Copy word for word the lines that start with the one containing "order: Thysanoptera" and run through the last line of the records below, including both ends.
■ ■ ■
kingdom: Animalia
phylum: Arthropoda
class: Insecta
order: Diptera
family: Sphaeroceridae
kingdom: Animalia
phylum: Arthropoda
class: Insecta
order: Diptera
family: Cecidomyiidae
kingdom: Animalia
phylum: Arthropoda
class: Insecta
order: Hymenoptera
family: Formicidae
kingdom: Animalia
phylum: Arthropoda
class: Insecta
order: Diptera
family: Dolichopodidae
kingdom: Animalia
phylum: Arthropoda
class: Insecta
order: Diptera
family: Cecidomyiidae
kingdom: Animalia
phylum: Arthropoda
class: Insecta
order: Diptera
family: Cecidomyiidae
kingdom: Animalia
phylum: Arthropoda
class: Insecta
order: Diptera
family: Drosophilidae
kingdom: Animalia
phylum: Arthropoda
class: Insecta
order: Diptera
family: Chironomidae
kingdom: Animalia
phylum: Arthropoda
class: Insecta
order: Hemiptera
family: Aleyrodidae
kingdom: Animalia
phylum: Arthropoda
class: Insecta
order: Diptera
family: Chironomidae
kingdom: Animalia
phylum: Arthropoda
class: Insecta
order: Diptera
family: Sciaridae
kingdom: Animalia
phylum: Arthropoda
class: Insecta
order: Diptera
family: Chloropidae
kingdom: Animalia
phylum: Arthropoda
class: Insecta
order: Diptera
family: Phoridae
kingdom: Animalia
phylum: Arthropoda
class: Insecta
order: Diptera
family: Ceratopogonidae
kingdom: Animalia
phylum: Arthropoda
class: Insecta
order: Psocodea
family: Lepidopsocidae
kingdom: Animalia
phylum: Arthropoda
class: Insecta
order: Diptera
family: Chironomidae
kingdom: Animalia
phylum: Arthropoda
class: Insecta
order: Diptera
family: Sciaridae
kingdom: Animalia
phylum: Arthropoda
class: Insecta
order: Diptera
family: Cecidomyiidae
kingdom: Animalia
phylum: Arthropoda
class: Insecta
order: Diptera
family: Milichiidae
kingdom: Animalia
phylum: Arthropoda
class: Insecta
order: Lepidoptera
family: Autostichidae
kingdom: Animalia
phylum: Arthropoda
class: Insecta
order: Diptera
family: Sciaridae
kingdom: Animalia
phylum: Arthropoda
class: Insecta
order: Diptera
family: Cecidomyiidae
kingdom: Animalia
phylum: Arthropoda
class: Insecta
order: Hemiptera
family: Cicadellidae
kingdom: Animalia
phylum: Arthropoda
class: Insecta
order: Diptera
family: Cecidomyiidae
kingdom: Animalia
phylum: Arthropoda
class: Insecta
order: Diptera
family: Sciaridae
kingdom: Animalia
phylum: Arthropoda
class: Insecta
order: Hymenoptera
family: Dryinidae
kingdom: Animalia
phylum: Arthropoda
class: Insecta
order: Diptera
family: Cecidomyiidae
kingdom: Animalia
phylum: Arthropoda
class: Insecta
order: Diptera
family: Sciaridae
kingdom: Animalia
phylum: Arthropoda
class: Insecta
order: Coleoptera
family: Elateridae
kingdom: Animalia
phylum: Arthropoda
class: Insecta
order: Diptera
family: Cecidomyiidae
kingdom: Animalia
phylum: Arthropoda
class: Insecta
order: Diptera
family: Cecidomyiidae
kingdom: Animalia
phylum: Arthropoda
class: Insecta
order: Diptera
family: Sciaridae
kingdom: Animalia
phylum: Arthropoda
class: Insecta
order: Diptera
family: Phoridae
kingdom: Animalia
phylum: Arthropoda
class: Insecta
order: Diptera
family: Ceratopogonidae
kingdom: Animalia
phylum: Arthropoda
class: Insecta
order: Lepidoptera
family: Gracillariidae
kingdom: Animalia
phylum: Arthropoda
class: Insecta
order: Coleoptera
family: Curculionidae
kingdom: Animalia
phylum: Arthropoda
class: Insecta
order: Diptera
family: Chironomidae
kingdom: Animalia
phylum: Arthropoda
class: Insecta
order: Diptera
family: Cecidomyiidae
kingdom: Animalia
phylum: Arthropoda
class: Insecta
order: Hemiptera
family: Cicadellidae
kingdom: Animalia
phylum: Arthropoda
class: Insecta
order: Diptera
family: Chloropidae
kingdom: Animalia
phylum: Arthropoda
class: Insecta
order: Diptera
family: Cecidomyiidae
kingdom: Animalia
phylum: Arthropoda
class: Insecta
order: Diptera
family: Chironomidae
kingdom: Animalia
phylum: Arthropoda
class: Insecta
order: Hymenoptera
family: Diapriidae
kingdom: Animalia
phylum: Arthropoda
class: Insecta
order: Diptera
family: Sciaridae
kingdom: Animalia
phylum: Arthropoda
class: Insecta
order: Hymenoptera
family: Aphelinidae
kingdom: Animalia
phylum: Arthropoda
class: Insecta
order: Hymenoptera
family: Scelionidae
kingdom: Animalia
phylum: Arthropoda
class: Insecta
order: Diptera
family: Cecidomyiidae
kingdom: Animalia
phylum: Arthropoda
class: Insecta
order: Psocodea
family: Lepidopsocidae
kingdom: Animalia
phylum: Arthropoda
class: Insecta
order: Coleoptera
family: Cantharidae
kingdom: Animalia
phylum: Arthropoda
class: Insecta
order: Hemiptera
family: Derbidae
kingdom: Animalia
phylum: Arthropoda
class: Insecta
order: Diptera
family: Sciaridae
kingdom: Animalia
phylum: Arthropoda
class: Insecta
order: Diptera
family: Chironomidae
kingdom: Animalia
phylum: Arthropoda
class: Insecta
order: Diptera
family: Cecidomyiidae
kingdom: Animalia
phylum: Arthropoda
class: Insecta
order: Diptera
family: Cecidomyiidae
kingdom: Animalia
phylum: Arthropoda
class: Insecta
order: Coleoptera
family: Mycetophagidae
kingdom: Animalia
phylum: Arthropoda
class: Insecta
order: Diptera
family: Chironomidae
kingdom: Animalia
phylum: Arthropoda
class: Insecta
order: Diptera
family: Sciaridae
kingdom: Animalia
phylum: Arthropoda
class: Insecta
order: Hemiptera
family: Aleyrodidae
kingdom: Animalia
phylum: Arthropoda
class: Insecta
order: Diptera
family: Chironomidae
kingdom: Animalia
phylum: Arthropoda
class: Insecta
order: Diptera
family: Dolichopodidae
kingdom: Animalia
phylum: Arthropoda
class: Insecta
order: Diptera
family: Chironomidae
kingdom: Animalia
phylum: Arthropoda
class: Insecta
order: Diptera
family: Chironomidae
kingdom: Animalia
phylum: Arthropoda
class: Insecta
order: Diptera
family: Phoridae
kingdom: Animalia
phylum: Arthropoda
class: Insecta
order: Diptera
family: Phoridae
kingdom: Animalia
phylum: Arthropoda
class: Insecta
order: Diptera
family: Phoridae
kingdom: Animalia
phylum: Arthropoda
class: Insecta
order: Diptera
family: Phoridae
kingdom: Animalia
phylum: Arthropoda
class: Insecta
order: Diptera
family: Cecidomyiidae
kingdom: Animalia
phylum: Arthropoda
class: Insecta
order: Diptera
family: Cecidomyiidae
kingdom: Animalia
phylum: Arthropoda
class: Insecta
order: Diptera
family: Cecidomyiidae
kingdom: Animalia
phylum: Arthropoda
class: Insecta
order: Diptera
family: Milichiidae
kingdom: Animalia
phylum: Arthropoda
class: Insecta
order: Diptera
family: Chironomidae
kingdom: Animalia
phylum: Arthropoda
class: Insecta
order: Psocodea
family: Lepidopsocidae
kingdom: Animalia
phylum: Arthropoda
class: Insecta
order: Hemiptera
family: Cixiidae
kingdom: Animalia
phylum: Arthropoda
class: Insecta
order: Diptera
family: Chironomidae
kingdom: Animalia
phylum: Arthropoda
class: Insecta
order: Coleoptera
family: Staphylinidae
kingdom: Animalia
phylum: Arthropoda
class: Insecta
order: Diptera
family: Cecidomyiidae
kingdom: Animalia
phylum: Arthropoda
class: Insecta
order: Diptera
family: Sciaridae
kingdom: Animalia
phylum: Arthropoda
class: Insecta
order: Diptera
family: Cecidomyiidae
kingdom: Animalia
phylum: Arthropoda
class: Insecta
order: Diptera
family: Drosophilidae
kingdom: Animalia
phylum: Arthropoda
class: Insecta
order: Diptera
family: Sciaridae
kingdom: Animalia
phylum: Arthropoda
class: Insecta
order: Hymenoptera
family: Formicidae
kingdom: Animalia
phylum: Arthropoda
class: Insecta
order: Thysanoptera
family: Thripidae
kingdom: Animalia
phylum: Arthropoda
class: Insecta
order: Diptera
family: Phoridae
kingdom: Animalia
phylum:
■ ■ ■
▸ **Output**
order: Thysanoptera
family: Thripidae
kingdom: Animalia
phylum: Arthropoda
class: Insecta
order: Diptera
family: Phoridae
kingdom: Animalia
phylum:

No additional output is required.